Wednesday, March 20, 2013

Native peace activist John Boncore found dead

Chase resident who tried to arrest George Bush, and led the 1972 Attica Prison riot


Political activist John Boncore, whose native name was Splitting the Sky, was found dead near his home in Chase, near Salmon Arm last week.

By Mike Youds, Kamloops Daily News, March 19, 2013

His native name was Dacajeweiah, or Splitting the Sky,
and it was a name that John Boncore took to heart
through his lifetime of political activism.
Boncore, 61, was found dead last week on a path on the Adams Lake Indian Reserve near his home in Chase, near Salmon Arm. He is believed to have fallen on cement steps and may have suffered a blow to the head.

Also known as John Hill, or Dac, Boncore will be remembered as a man who stood up for all that he saw as tyranny and injustice. He principally shouted from the ramparts for native peoples, and made headlines four years ago as the man who was charged after trying to make a citizen’s arrest of U.S. President George W. Bush on a visit to Calgary.

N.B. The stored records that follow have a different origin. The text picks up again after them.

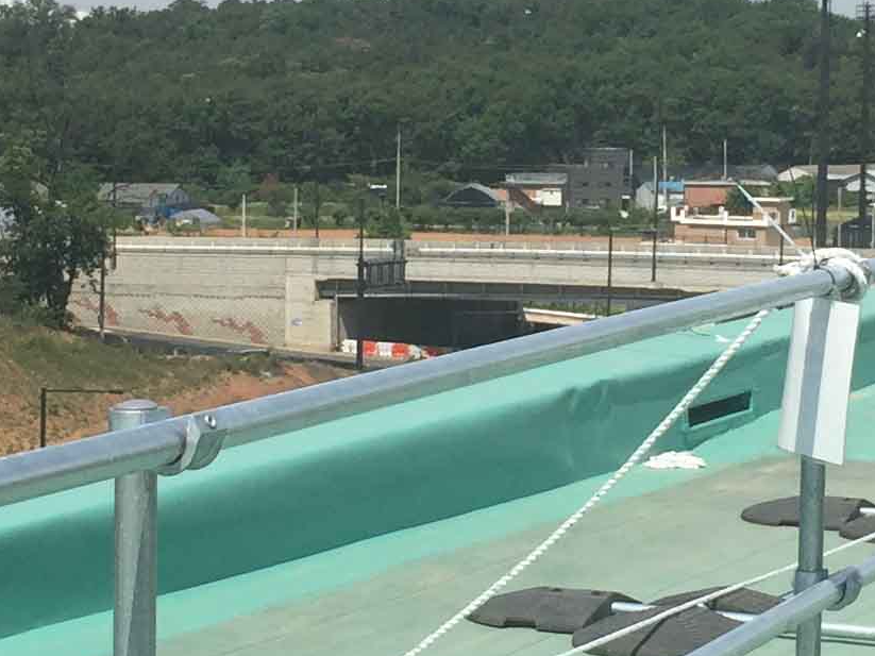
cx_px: 506
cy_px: 216
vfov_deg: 12.9
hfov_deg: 17.1
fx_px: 2906
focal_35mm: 115
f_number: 2.2
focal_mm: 4.15
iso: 32
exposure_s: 1/2825
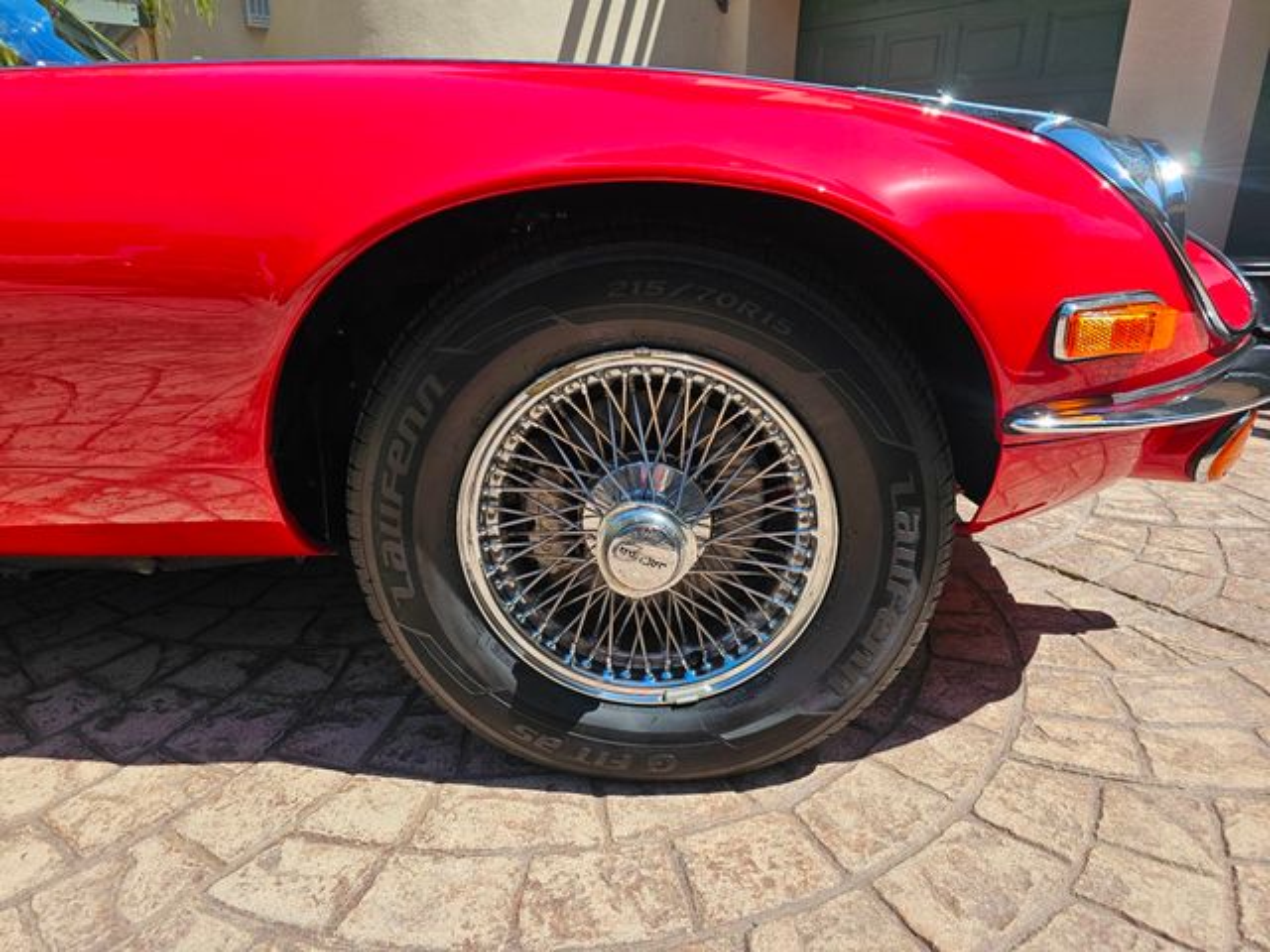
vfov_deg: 58.9
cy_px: 476
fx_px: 844
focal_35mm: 23
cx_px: 635
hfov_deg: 73.9
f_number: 1.7
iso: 25
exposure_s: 1/1005
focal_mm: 6.3
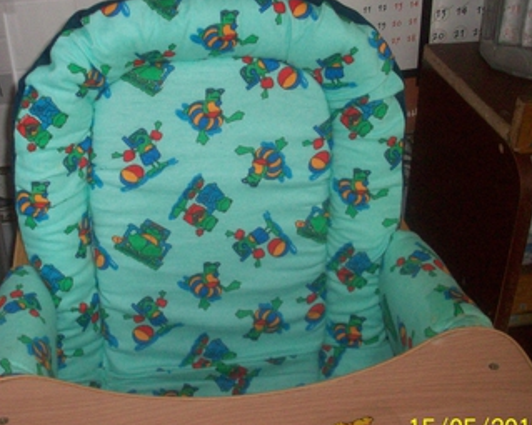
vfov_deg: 29.7
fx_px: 803
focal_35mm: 51
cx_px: 223
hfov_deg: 36.6
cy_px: 202
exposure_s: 1/64
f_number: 2.8
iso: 200
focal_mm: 6.2
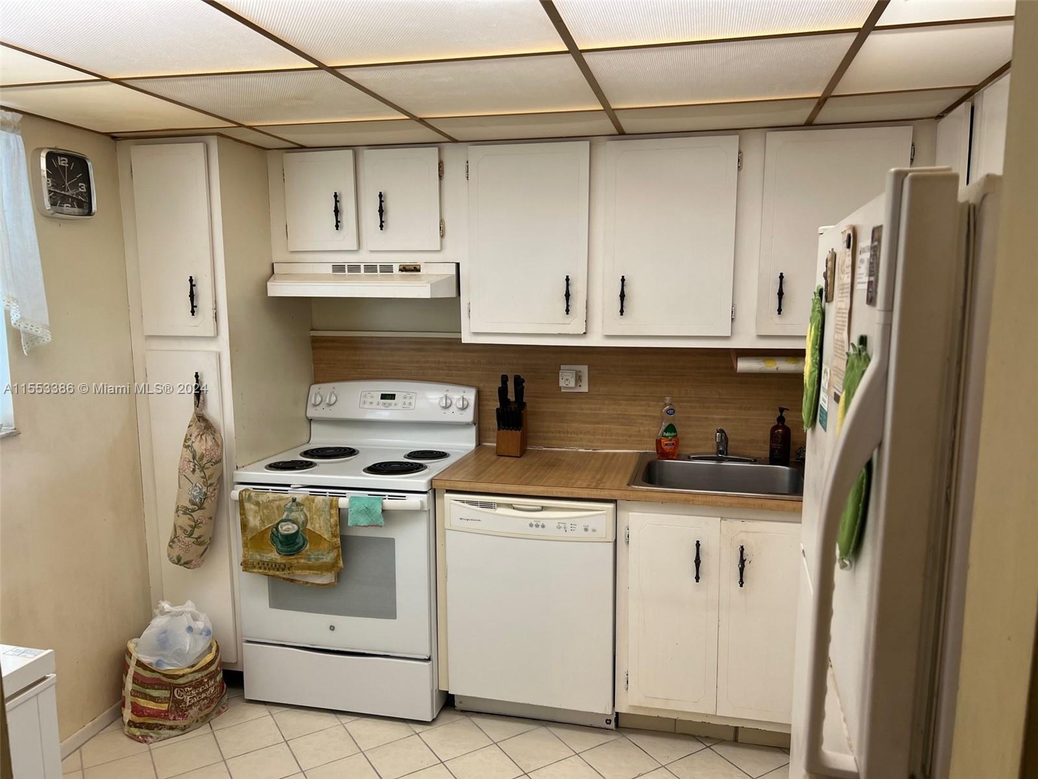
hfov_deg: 67.3
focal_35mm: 26
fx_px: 780
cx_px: 519
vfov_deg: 53.1
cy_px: 390
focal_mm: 5.7
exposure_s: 1/60
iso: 80
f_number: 1.5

More recently, Boncore galvanized native resistance to the proposed Enbridge Northern Gateway pipeline in northern B.C. to the proposed Enbridge Northern Gateway pipeline.

“Believe it or not, a lot of people in Alberta are very concerned about the pipeline,” said Larry McKillop, a Calgary friend. “John was a bit of a hero to us.”

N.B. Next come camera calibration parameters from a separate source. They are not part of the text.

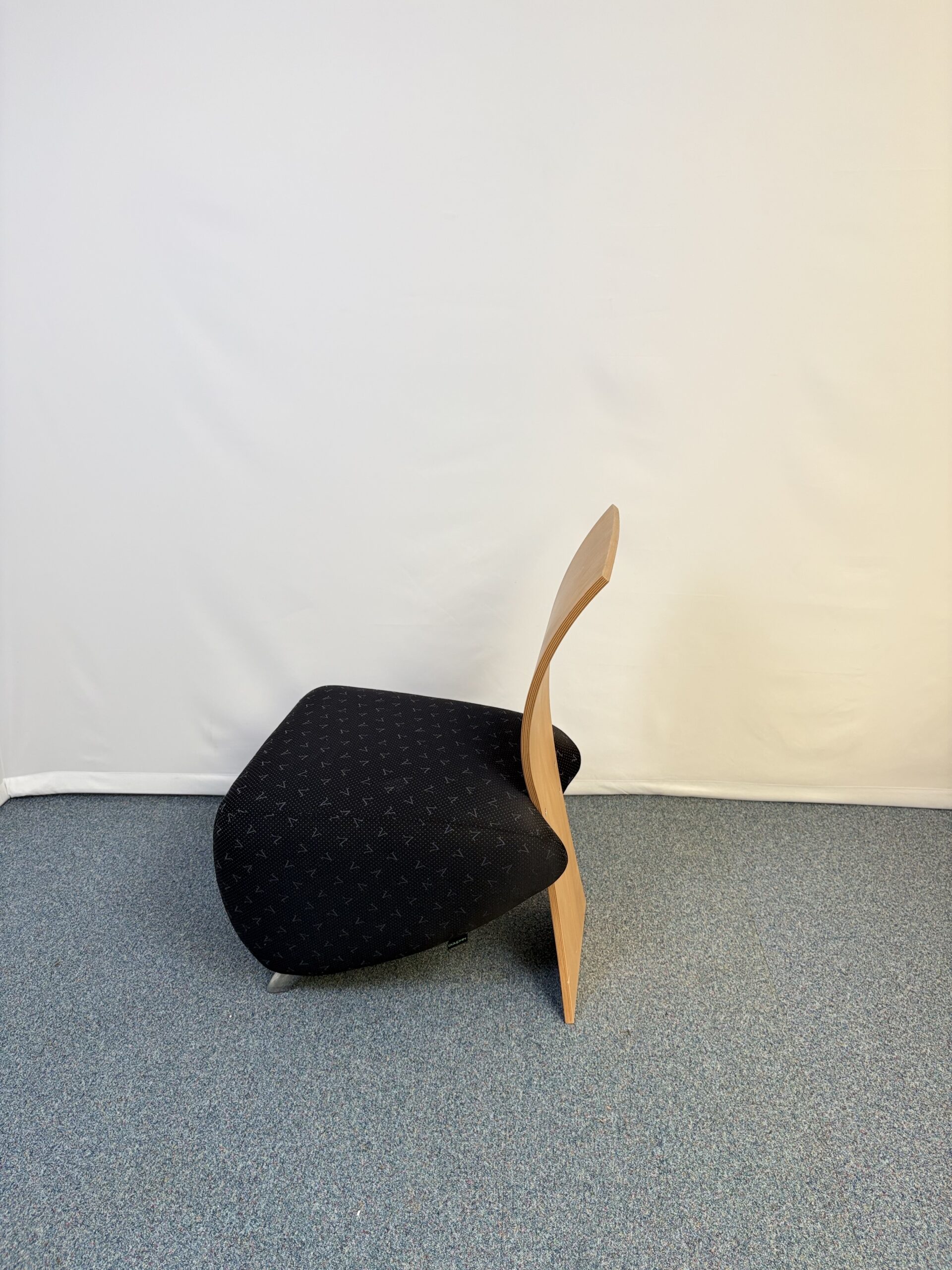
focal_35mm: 26
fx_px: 953
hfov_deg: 53.1
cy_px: 635
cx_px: 476
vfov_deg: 67.3
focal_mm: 5.96
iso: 64
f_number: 1.6
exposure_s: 1/121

According to a biography written a decade ago by John Steinbach, Boncore’s early life sowed the seeds of his activist spirit. He was born in New York City of Mohawk/Cree and Italian-American parents. His father, a painter, and 11 other co-workers died in 1958 after they were sent into a storage tank at U.S. Rubber without respirators. The family was left destitute. Boncore and his five siblings were forcibly removed from their mother and sent into foster care.

Boncore found foster care degrading and oppressive, and was soon branded as incorrigible. He wound up living in the street, robbed a store in desperation and was sentenced to four years in prison on his first conviction.

At age 19 he landed in Attica Prison, notorious for brutality and overcrowding. There he became the leader of the bloodiest prison revolt in U.S. history in 1971 — 43 people were killed, with 29 inmates and 10 hostages shot during the retaking of the prison by authorities. Boncore was sentenced to another 20 years and narrowly escaped execution over the death of a prison guard, and survived several assassination attempts on the inside before being pardoned in 1979.

He continued his activism in the U.S., and was active in the anti-nuclear and American Indian movements in the 1980s and ’90s. In 1993, Bonocore was invited to a conference in Edmonton to speak about native American sovereignty. It was there that he met Cree woman Sandra Bruderer, whom he married.

Bonocore told his story in The Autobiography of Splitting the Sky: From Attica to Gustafsen Lake, which he wrote with Bruderer a few years ago.

Bonocore was also an actor in recent years, with roles in the TV series Men In Trees and Da Vinci’s City Hall, and in films The Last Rites of Ransom Pride and Deepwater, shot in Clearwater in 2005.

Boncore is survived by Bruderer, six children, and five grandchildren.